(Page-level text extractions)
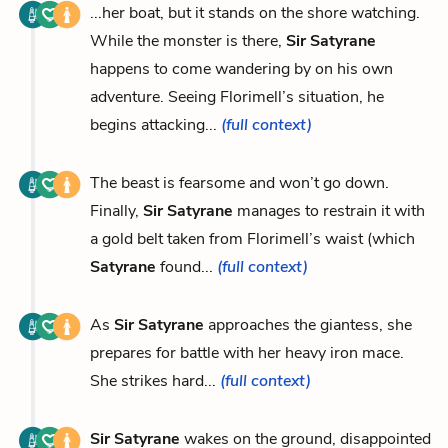
...her boat, but it stands on the shore watching.
While the monster is there,
Sir Satyrane
happens to come wandering by on his own
adventure. Seeing Florimell’s situation, he
begins attacking...
(full context)
The beast is fearsome and won’t go down.
Finally,
Sir Satyrane
manages to restrain it with
a gold belt taken from Florimell’s waist (which
Satyrane
found...
(full context)
As
Sir Satyrane
approaches the giantess, she
prepares for battle with her heavy iron mace.
She strikes hard...
(full context)
Sir Satyrane
wakes on the ground, disappointed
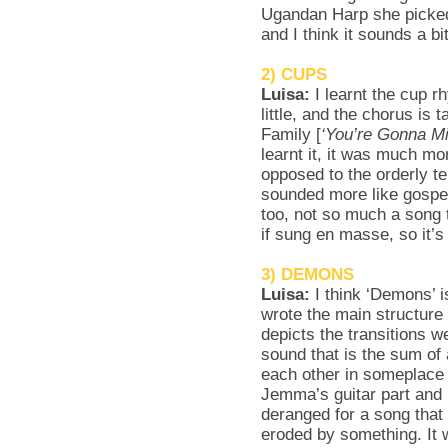
Ugandan Harp she picked
and I think it sounds a b
2) CUPS
Luisa:
I learnt the cup 
little, and the chorus is
Family [
‘You’re Gonna M
learnt it, it was much mo
opposed to the orderly te
sounded more like gospel
too, not so much a song 
if sung en masse, so it’
3) DEMONS
Luisa:
I think ‘Demons’ 
wrote the main structure o
depicts the transitions 
sound that is the sum of 
each other in someplace i
Jemma’s guitar part and H
deranged for a song that 
eroded by something. It 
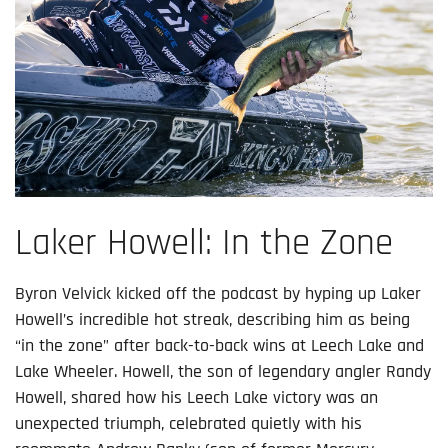
Laker Howell: In the Zone
Byron Velvick kicked off the podcast by hyping up Laker
Howell’s incredible hot streak, describing him as being
“in the zone” after back-to-back wins at Leech Lake and
Lake Wheeler. Howell, the son of legendary angler Randy
Howell, shared how his Leech Lake victory was an
unexpected triumph, celebrated quietly with his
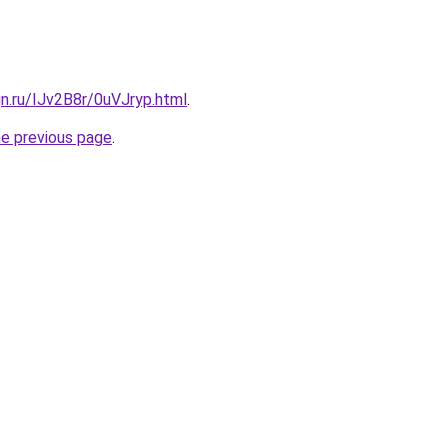
gn.ru/IJv2B8r/0uVJryp.html
.
he previous page
.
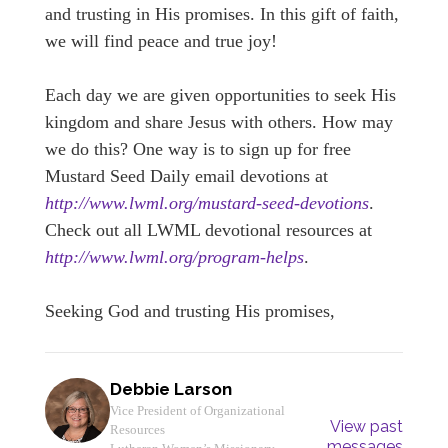
and trusting in His promises. In this gift of faith,
we will find peace and true joy!
Each day we are given opportunities to seek His
kingdom and share Jesus with others. How may
we do this? One way is to sign up for free
Mustard Seed Daily email devotions at
http://www.lwml.org/mustard-seed-devotions
.
Check out all LWML devotional resources at
http://www.lwml.org/program-helps
.
Seeking God and trusting His promises,
Debbie Larson
Vice President of Organizational
View past
Resources
messages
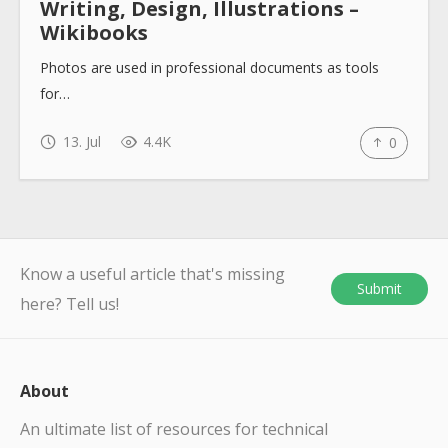
Writing, Design, Illustrations –
Wikibooks
Photos are used in professional documents as tools
for…
13. Jul
4.4K
0
Know a useful article that's missing
Submit
here? Tell us!
About
An ultimate list of resources for technical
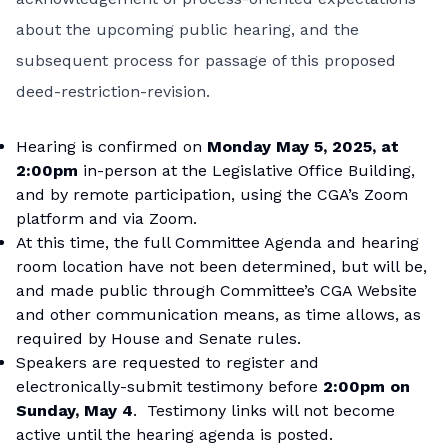
about the upcoming public hearing, and the
subsequent process for passage of this proposed
deed-restriction-revision.
Hearing is confirmed on
Monday May 5, 2025, at
2:00pm
in-person at the Legislative Office Building,
and by remote participation, using the CGA’s Zoom
platform and via Zoom.
At this time, the full Committee Agenda and hearing
room location have not been determined, but will be,
and made public through Committee’s CGA Website
and other communication means, as time allows, as
required by House and Senate rules.
Speakers are requested to register and
electronically-submit testimony before
2:00pm on
Sunday, May 4
. Testimony links will not become
active until the hearing agenda is posted.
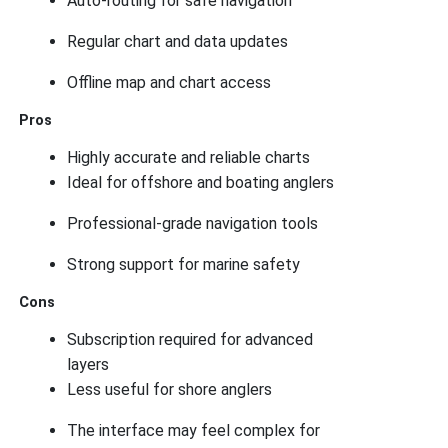
Auto-routing for safe navigation
Regular chart and data updates
Offline map and chart access
Pros
Highly accurate and reliable charts
Ideal for offshore and boating anglers
Professional-grade navigation tools
Strong support for marine safety
Cons
Subscription required for advanced
layers
Less useful for shore anglers
The interface may feel complex for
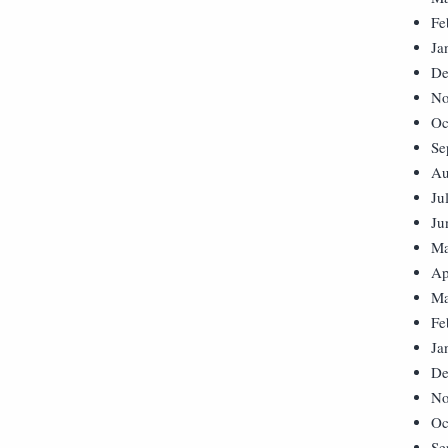
Fe
Ja
De
No
Oc
Se
Au
Ju
Ju
Ma
Ap
Ma
Fe
Ja
De
No
Oc
Se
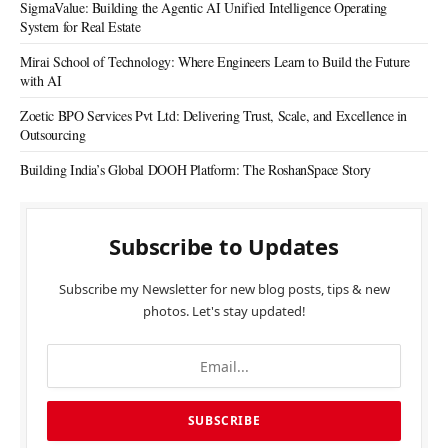
SigmaValue: Building the Agentic AI Unified Intelligence Operating
System for Real Estate
Mirai School of Technology: Where Engineers Learn to Build the Future
with AI
Zoetic BPO Services Pvt Ltd: Delivering Trust, Scale, and Excellence in
Outsourcing
Building India’s Global DOOH Platform: The RoshanSpace Story
Subscribe to Updates
Subscribe my Newsletter for new blog posts, tips & new
photos. Let's stay updated!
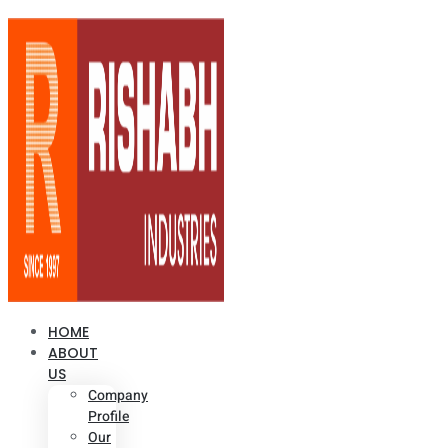
HOME
ABOUT
US
Company
Profile
Our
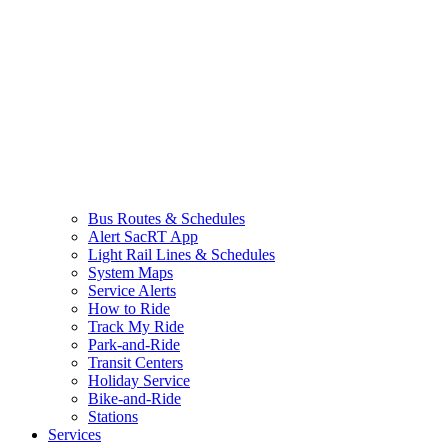
Bus Routes & Schedules
Alert SacRT App
Light Rail Lines & Schedules
System Maps
Service Alerts
How to Ride
Track My Ride
Park-and-Ride
Transit Centers
Holiday Service
Bike-and-Ride
Stations
Services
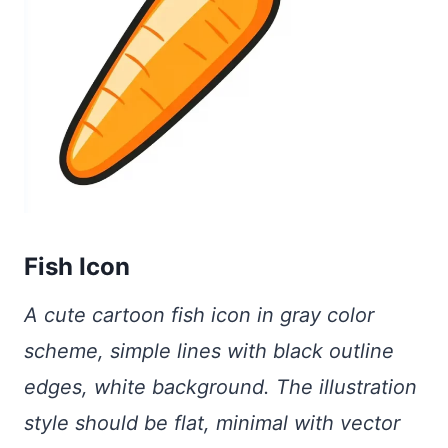
Fish Icon
A cute cartoon fish icon in gray color
scheme, simple lines with black outline
edges, white background. The illustration
style should be flat, minimal with vector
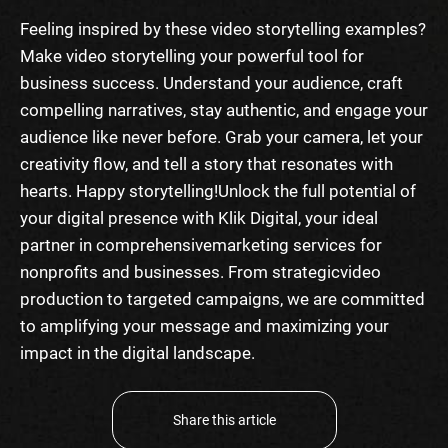
Feeling inspired by these
video storytelling examples
?
Make video storytelling your powerful tool for
business success. Understand your audience, craft
compelling narratives, stay authentic, and engage your
audience like never before. Grab your camera, let your
creativity flow, and tell a story that resonates with
hearts. Happy storytelling!
Unlock the full potential of
your digital presence with Klik Digital, your ideal
partner in comprehensive
marketing services for
nonprofits
and businesses. From strategic
video
production
to targeted campaigns, we are committed
to amplifying your message and maximizing your
impact in the digital landscape.
Share this article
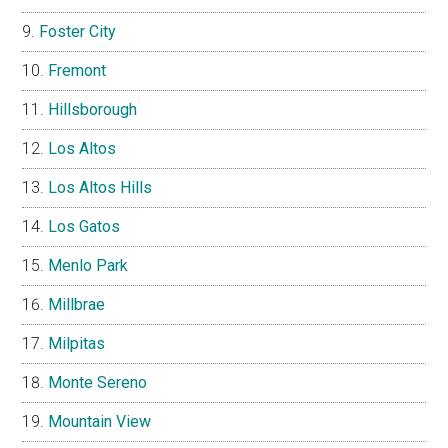
Foster City
Fremont
Hillsborough
Los Altos
Los Altos Hills
Los Gatos
Menlo Park
Millbrae
Milpitas
Monte Sereno
Mountain View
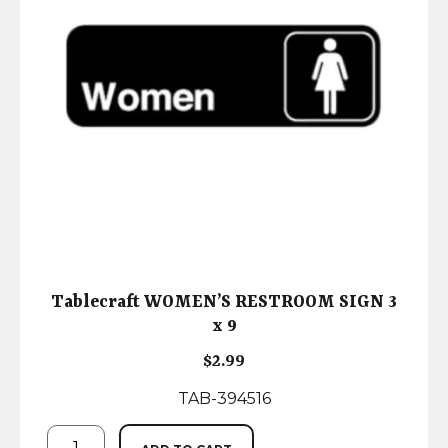
Tablecraft WOMEN’S RESTROOM SIGN 3
x 9
$
2.99
TAB-394516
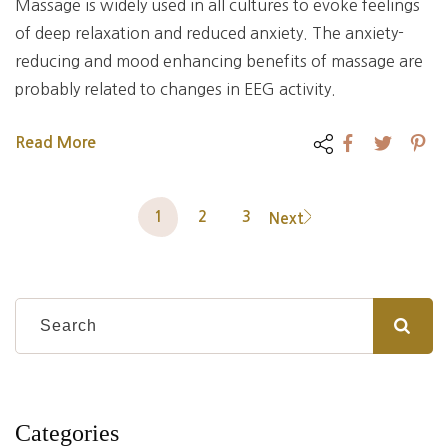
Massage is widely used in all cultures to evoke feelings
of deep relaxation and reduced anxiety. The anxiety-
reducing and mood enhancing benefits of massage are
probably related to changes in EEG activity.
Read More
1
2
3
Next
Categories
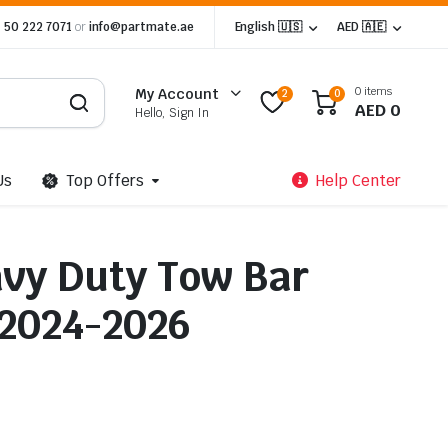
 50 222 7071
or
info@partmate.ae
English 🇺🇸
AED 🇦🇪
0 items
My Account
2
0
AED
0
Hello, Sign In
Us
Top Offers
Help Center
avy Duty Tow Bar
 2024-2026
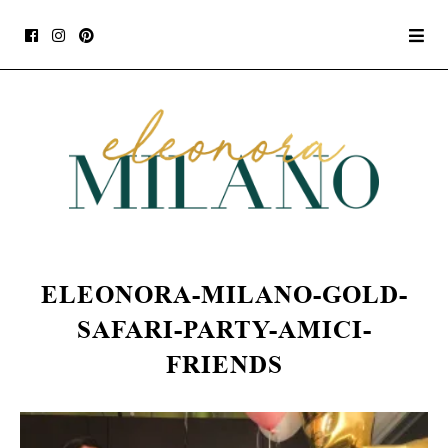
ELEONORA-MILANO-GOLD-
SAFARI-PARTY-AMICI-
FRIENDS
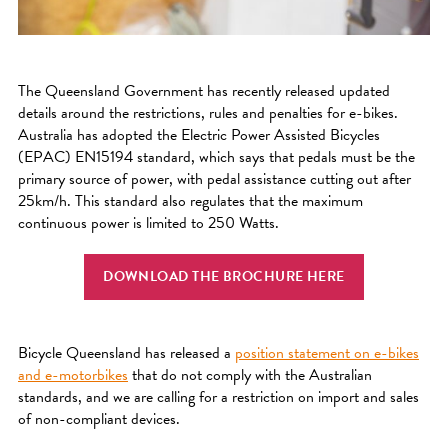
The Queensland Government has recently released updated
details around the restrictions, rules and penalties for e-bikes.
Australia has adopted the Electric Power Assisted Bicycles
(EPAC) EN15194 standard, which says that pedals must be the
primary source of power, with pedal assistance cutting out after
25km/h. This standard also regulates that the maximum
continuous power is limited to 250 Watts.
DOWNLOAD THE BROCHURE HERE
Bicycle Queensland has released a
position statement on e-bikes
and e-motorbikes
that do not comply with the Australian
standards, and we are calling for a restriction on import and sales
of non-compliant devices.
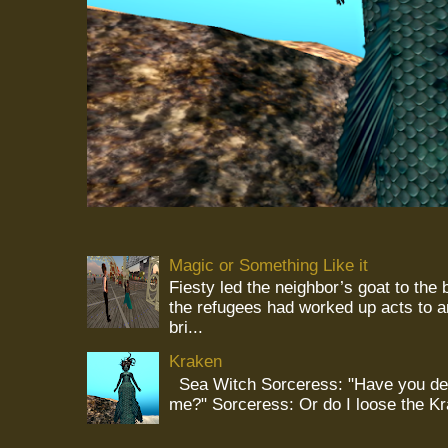
Magic or Something Like it
Fiesty led the neighbor’s goat to the
the refugees had worked up acts to 
bri...
Kraken
Sea Witch Sorceress: "Have you deci
me?" Sorceress: Or do I loose the K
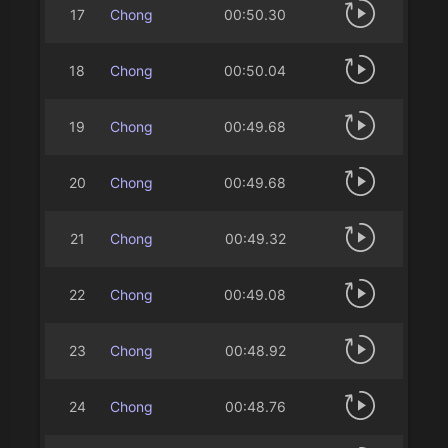
17
Chong
00:50.30
18
Chong
00:50.04
19
Chong
00:49.68
20
Chong
00:49.68
21
Chong
00:49.32
22
Chong
00:49.08
23
Chong
00:48.92
24
Chong
00:48.76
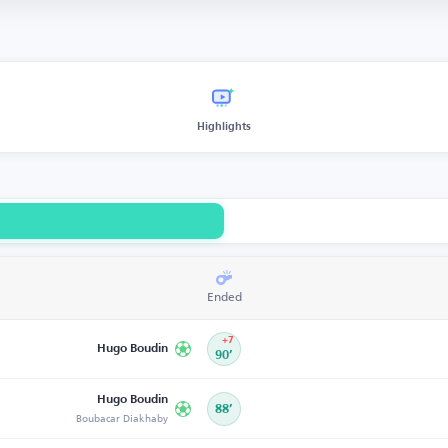
Highlights
Ended
+7
Hugo Boudin
90’
Hugo Boudin
88’
Boubacar Diakhaby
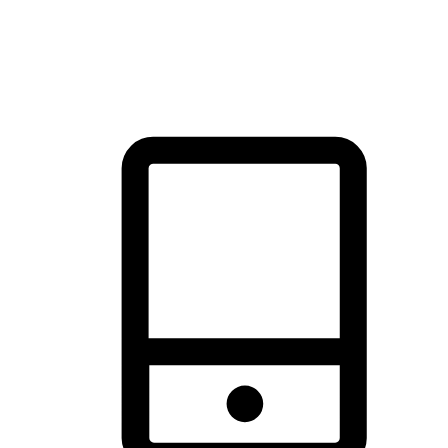
thrill of exploration with shopping convenience, making it your
brand's primary online channel.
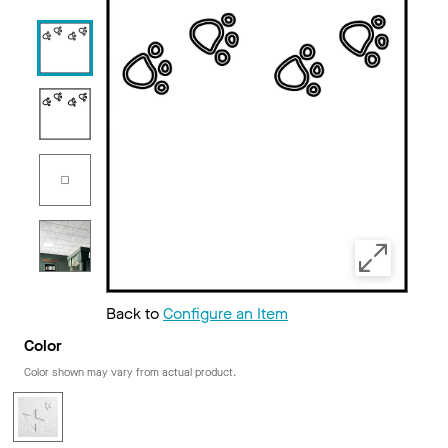
Back to
Configure an Item
Color
Color shown may vary from actual product.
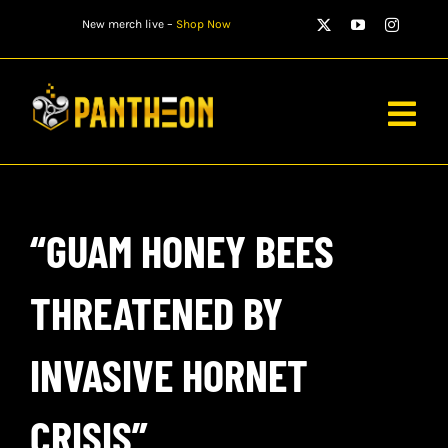
Skip
New merch live –
Shop Now
to
content
Togg
Navig
PLAYERS
“GUAM HONEY BEES
MATCHES
WATCH
THREATENED BY
NEWS
INVASIVE HORNET
STORE
CRISIS”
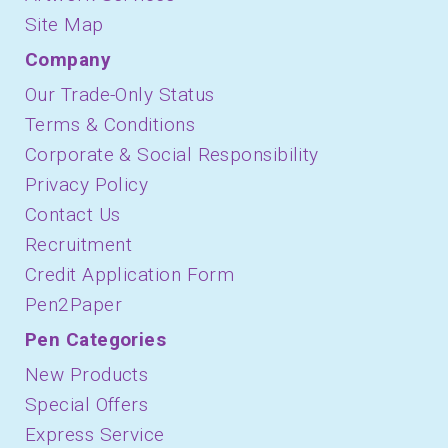
Site Map
Company
Our Trade-Only Status
Terms & Conditions
Corporate & Social Responsibility
Privacy Policy
Contact Us
Recruitment
Credit Application Form
Pen2Paper
Pen Categories
New Products
Special Offers
Express Service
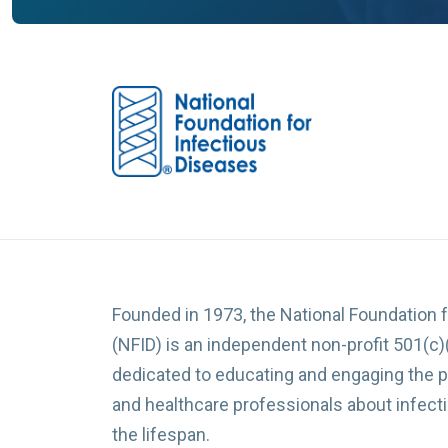
Founded in 1973, the National Foundation 
(NFID) is an independent non-profit 501(c)
dedicated to educating and engaging the p
and healthcare professionals about infec
the lifespan.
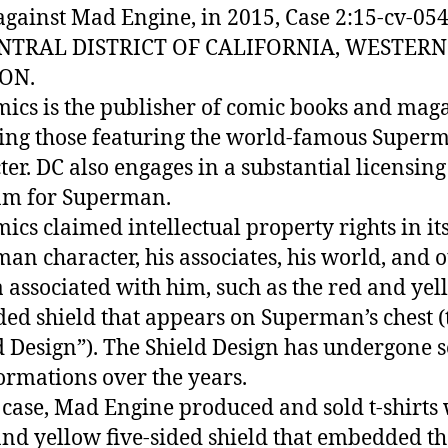
against Mad Engine, in 2015, Case 2:15-cv-054
ENTRAL DISTRICT OF CALIFORNIA, WESTERN
ION.
ics is the publisher of comic books and maga
ing those featuring the world-famous Super
ter. DC also engages in a substantial licensing
am for Superman.
ics claimed intellectual property rights in it
an character, his associates, his world, and 
a associated with him, such as the red and ye
ided shield that appears on Superman’s chest (
d Design”). The Shield Design has undergone 
ormations over the years.
s case, Mad Engine produced and sold t-shirts
and yellow five-sided shield that embedded th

» WHAT THIS TASK INVOLVES
Looking at the data above, say how many lines include the string "navigation" and add nothing.

» ANSWER TO THE PROBLEM
2